[What the exercise asks]: Keep every line of the data below that has the string "ТВОРОГОМ" and present those lines.

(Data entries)
____

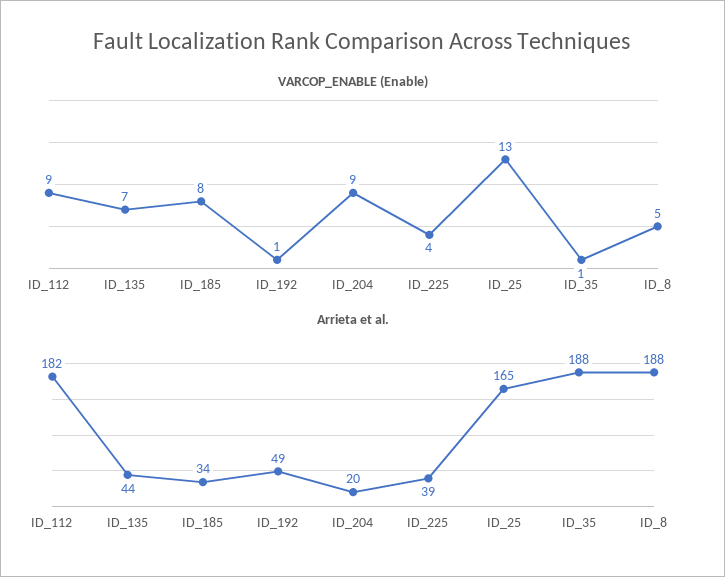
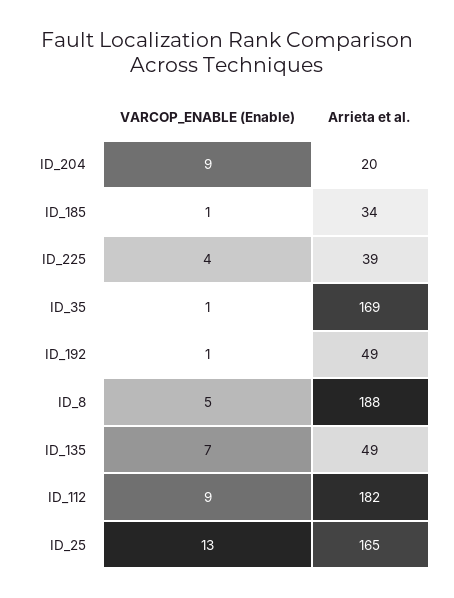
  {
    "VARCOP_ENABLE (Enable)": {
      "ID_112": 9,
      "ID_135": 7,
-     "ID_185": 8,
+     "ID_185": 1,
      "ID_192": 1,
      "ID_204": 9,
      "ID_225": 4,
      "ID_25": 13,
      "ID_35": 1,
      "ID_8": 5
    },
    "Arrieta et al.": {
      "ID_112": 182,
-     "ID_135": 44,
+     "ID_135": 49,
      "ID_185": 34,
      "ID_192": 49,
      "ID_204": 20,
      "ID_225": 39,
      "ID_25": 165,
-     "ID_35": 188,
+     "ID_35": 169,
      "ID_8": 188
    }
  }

____

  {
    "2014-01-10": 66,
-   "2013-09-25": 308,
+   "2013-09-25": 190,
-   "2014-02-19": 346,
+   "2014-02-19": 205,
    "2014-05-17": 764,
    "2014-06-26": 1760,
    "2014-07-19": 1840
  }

____

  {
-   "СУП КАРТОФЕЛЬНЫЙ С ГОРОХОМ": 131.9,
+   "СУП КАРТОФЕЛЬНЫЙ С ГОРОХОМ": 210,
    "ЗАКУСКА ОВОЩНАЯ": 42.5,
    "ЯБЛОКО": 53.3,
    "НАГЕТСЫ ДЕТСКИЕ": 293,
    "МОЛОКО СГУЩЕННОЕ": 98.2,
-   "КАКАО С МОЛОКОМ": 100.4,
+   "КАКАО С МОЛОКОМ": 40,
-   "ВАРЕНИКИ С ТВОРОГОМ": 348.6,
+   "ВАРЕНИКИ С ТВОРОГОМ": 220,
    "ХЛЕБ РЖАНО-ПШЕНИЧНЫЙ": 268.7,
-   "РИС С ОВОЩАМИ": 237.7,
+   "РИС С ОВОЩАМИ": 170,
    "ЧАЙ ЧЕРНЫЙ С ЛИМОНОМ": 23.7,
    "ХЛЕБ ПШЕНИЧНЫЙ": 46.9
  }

____

[Result below]:
-   "ВАРЕНИКИ С ТВОРОГОМ": 348.6,
+   "ВАРЕНИКИ С ТВОРОГОМ": 220,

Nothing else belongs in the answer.